_TASK TO COMPLETE_
Continue the passage below on building soil with plant roots and microbes, starting after its final sentence.

_PASSAGE_
┌────────


      This is what happens in grazing situations where graziers are “building soil” through regenerative approaches – essentially they are introducing rest periods which allow the grasses to grow to maturity which at the same time allows (needs) the roots to grow more. This root growth underpins the improvements in structure, organic matter and microbial activity.

      In a garden situation, the equivalent approach would be to use plant roots as the pioneers. For example, a green manure crop would begin the process of improvement by creating some channels, and providing the sugars and organic matter (food) that the microbes (and other critters) need to begin their process of creating soil crumbs. If there is magic, I suspect it lies in the ‘trading economy’ whereby plants feed microbes, which feed plants, which feed microbes, which fed plants, which …. etc.

      Re tillage and/or gypsum/lime: I think you are right. Tillage might provide some initial benefit for a compacted, tight soil; but in the absence of other things the soil will likely return to its previous state. Similarly, gypsum/lime may have some benefit in improving the chemistry of the soil, but will primarily only have a benefit for structure to the extent that it enables better plant growth and the associated microbial life.

└────────

_DATA TO EXAMINE_
┌────────

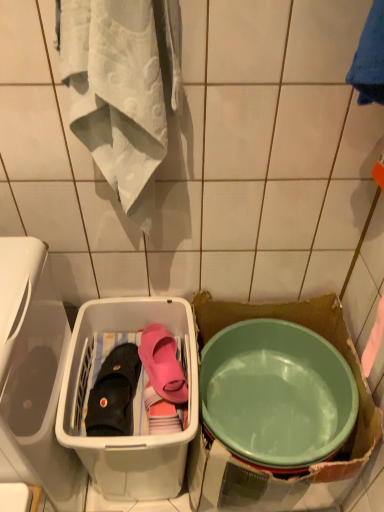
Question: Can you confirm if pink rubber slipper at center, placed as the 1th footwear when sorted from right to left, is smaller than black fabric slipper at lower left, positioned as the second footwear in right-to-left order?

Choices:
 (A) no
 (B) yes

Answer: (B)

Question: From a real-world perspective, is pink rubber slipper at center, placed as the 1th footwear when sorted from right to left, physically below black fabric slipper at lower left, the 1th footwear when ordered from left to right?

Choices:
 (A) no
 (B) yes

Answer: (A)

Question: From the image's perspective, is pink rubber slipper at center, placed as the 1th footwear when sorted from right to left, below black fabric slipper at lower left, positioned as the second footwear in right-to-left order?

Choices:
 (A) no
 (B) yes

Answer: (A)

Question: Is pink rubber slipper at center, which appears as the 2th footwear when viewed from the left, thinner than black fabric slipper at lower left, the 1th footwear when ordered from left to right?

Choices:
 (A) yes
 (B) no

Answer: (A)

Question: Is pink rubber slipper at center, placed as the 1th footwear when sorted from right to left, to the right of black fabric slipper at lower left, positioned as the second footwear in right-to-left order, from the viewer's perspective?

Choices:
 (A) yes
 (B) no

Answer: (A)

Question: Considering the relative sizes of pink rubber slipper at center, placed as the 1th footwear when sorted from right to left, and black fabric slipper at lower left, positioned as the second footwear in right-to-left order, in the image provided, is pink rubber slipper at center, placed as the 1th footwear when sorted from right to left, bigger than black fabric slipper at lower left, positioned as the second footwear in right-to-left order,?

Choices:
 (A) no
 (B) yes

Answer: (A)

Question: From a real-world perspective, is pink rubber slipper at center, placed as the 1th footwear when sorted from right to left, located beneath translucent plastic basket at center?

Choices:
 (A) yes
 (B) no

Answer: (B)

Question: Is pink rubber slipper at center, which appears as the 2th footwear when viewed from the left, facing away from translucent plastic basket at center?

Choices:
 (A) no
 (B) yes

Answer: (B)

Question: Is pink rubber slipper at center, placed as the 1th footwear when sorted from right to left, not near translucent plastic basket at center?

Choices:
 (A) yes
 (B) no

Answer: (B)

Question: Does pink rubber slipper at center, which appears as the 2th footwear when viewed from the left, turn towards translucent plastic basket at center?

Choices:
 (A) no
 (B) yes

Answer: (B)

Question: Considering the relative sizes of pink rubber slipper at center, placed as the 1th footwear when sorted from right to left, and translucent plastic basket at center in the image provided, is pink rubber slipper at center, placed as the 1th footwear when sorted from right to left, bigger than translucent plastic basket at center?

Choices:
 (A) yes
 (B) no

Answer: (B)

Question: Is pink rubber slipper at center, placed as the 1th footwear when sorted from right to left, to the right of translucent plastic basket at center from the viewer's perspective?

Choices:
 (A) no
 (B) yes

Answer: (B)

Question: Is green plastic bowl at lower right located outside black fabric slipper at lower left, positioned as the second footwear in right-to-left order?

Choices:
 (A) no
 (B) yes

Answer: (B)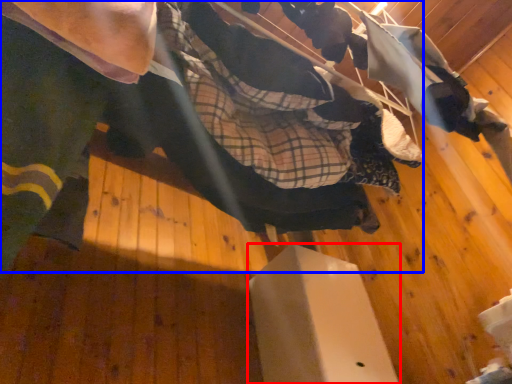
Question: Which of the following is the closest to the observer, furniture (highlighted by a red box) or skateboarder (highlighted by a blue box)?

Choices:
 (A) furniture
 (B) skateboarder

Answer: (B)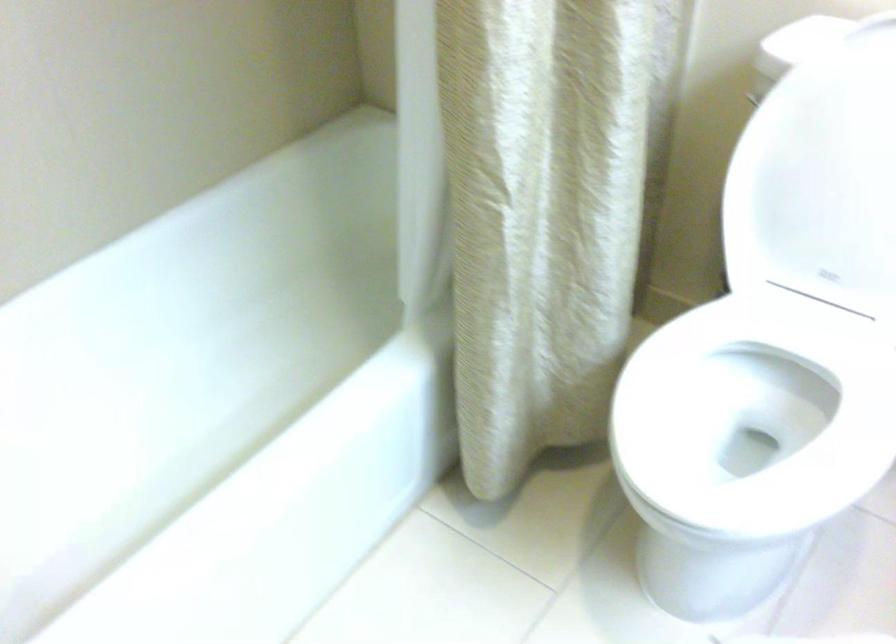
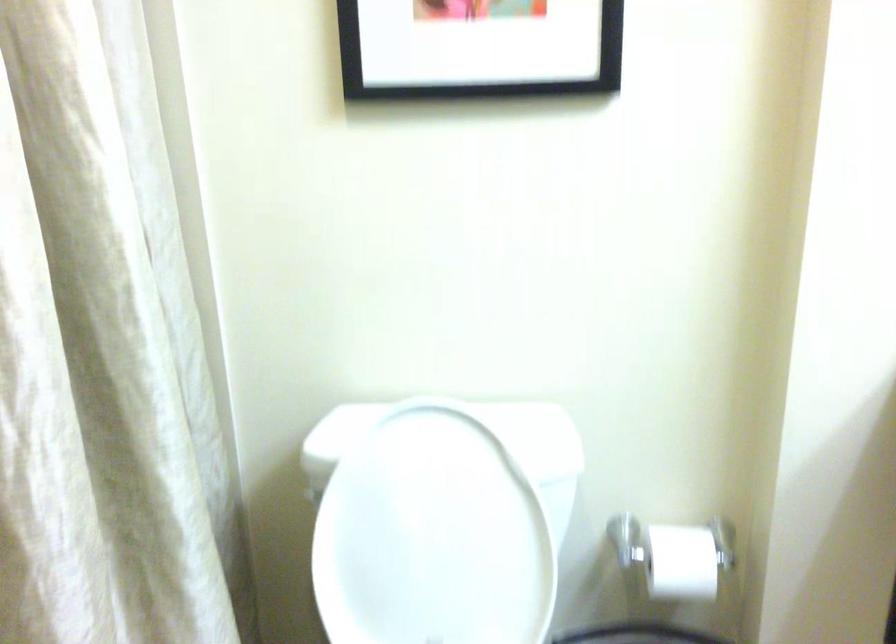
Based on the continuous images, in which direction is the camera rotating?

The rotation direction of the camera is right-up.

└────────
┌────────

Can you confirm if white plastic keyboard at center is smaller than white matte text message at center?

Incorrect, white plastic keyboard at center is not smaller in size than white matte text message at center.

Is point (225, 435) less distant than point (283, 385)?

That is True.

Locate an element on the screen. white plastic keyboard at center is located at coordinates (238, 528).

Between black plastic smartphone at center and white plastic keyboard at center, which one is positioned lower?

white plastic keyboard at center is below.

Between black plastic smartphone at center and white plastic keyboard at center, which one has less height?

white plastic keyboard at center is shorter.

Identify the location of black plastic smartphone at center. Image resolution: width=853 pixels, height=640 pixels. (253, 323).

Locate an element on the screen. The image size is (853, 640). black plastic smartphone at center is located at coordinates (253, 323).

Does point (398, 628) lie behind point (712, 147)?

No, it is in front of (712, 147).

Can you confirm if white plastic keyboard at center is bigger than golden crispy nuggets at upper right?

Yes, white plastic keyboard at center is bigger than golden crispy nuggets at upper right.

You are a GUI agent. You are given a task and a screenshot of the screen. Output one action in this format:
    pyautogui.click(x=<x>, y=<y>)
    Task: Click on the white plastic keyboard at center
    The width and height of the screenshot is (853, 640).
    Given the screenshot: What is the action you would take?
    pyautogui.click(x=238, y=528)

└────────

_ANSWER TO THIS PROBLEM_
      Sorry for such a long response. Hope it is helpful

      1. Hi Col,

        Thanks for the detailed reply. I think the plants are in the same boat as the microbes. They generally need good structure to extend their root systems, as the anaerobic hard pans slow progress, but also favour microbes whose metabolites will dissolve cell membranes and infect the roots. It’s something of a process of chipping away at it in order to improve conditions for what follows (chicken and egg, as you say), but also making sure a large diversity of microbes is present to create structure in all conditions. Elaine Ingham teaches that you can accelerate this process by applying compost tea or extract with foods – or just compost which contains long term foods already. This helps get over the immediate need for plant root exudates, but ultimately you want the microbes to live off them and so maintain the structure indefinitely. EM brews can also be used to help improve poorly structured soil so that the aerobic microbes can take over. Anyway thanks for this resource and your thoughts.

  2. What a fantastic document – thank you.
    I have circulated it to the members of the Mekong Sustainable Farmers Forum

  3. Fantastic aid to understanding your soil. I have had lab tests done, but struggle to understand what the figures mean, i.e. what are the consequences on my vegetables and fruit of the various mineral and nutrient levels reported. Using this approach is far more useful as it is practical and facilitates a deeper understanding of everything that makes up ‘soil’. Well done and THANK YOU.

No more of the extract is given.